Over the last three months, several protestors were arrested and injured by Israeli troops, including three photojournalists. “My 14 year-old son was jailed for a month at the beginning of October because he demonstrated. They let him go on condition he never came back here and after we had had to pay a lot of money” the boy’s father, Albit Foudek* tells me.
In spite of everything, Ahmed Aras*, a 47 year-old father who lives in Kafr Nima, exclaims as he watches the young resisters confront the Israeli soldiers: “I tell my children they have to stay here, they mustn’t go away! They’ve been taught to love their homeland even if it’s dangerous, today struggle is the only way.” A tear-gas grenade lands at their feet and the group scatter, setting fire to some natch, those ground-cover shrubs that give off smoke which “repels the gas.”
“The Rest of the World No Longer Shares Our Struggle”
For the past 70 years, international law has condemned Israel’s colonisation, whether in the form of outposts (illegal under Israeli law) or colonies that are considered lawful.

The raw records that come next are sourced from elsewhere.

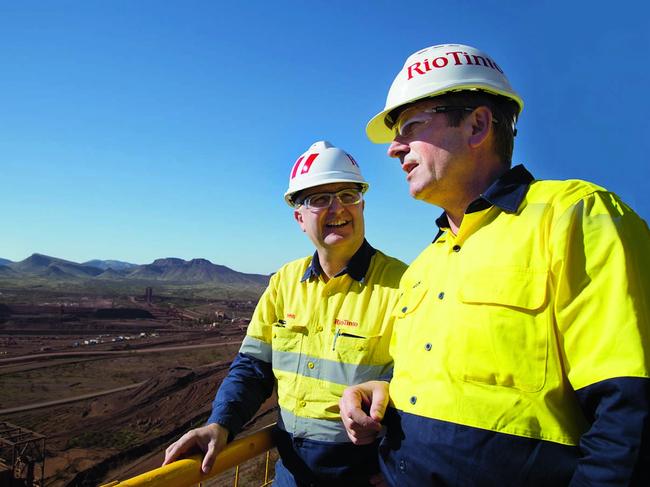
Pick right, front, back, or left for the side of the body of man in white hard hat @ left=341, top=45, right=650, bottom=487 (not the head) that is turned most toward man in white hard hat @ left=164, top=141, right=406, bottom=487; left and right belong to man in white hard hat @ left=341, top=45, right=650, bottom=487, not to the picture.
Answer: right

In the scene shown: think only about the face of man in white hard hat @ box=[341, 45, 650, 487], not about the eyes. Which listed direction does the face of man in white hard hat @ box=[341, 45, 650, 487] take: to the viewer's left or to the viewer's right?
to the viewer's left

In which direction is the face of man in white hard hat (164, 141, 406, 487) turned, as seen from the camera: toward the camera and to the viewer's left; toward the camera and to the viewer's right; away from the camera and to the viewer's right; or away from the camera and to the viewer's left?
toward the camera and to the viewer's right

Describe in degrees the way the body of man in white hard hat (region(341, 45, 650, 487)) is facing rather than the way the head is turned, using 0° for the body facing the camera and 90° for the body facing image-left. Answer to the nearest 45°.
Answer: approximately 45°
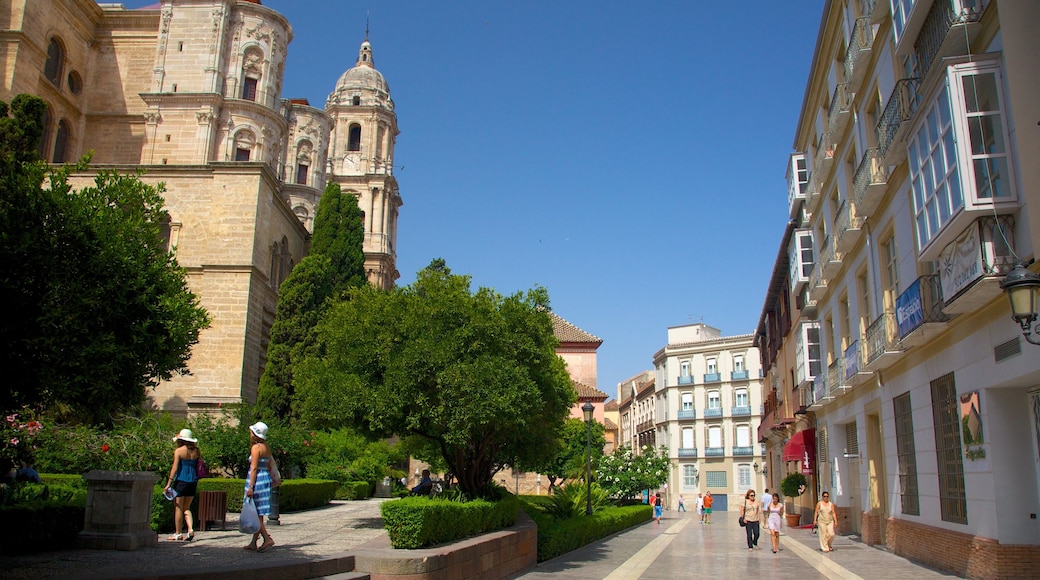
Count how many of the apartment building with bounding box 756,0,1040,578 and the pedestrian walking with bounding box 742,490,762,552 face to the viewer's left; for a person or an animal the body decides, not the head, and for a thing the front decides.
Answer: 1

The most recent reaffirmation of these principles is to be found in UN Security Council Resolution 2334 adopted on 23 December 2016. It states that “the establishment by Israel of settlements in the Palestinian territory occupied since 1967, including East Jerusalem, has no legal validity and constitutes a flagrant violation under international law and a major obstacle to the achievement of the two-State solution and a just, lasting and comprehensive peace”.
This situation did not keep Antonio Guterres, UN General Secretary, just prior to the International Day of Solidarity with the Palestinian People, from urging “Israel and Palestine [. . .] to restore the promise and viability of the two-state solution, premised on two states living side by side in peace [. . .]”.
Here in Risan Valley, few people believe in the feasibility of that solution. José Tavdyoglo stresses the thoughtlessness of that exhortation: “The policy of colonisation and the unrestrained establishment of these outposts are the biggest threat to the creation of two separate States. The least the Israeli army could do would be to prevent their being set up here but they protect them and use them.” For Yossef Karaja, “the fact is that in spite of this mobilisation, we are very much alone here in Ras Karkar, Kafr Ni’Ma and Kharbata . . . the rest of the world no longer shares our struggle.”
After playing cat and mouse with the Israeli soldiers for three hours, the protestors gradually go home. A teenager, his lower face covered with a scarf, says to me: “I live here, I have no choice but to resist if I want to live free.” And in parting, he shouts: “See you next Friday!”
1After a week of tension in Ramallah during which two Israeli soldiers and four Palestinian civilians were killed, on Sunday, December 16, the Israeli Ministerial Committee for Legislation voted to advance a bill called “Regulation Law 2”. Approved at first reading in the Knesset on 19 December, it aims to legalize 66 outposts in the West Bank.
2The names followed by an asterisk* have been changed for security reasons.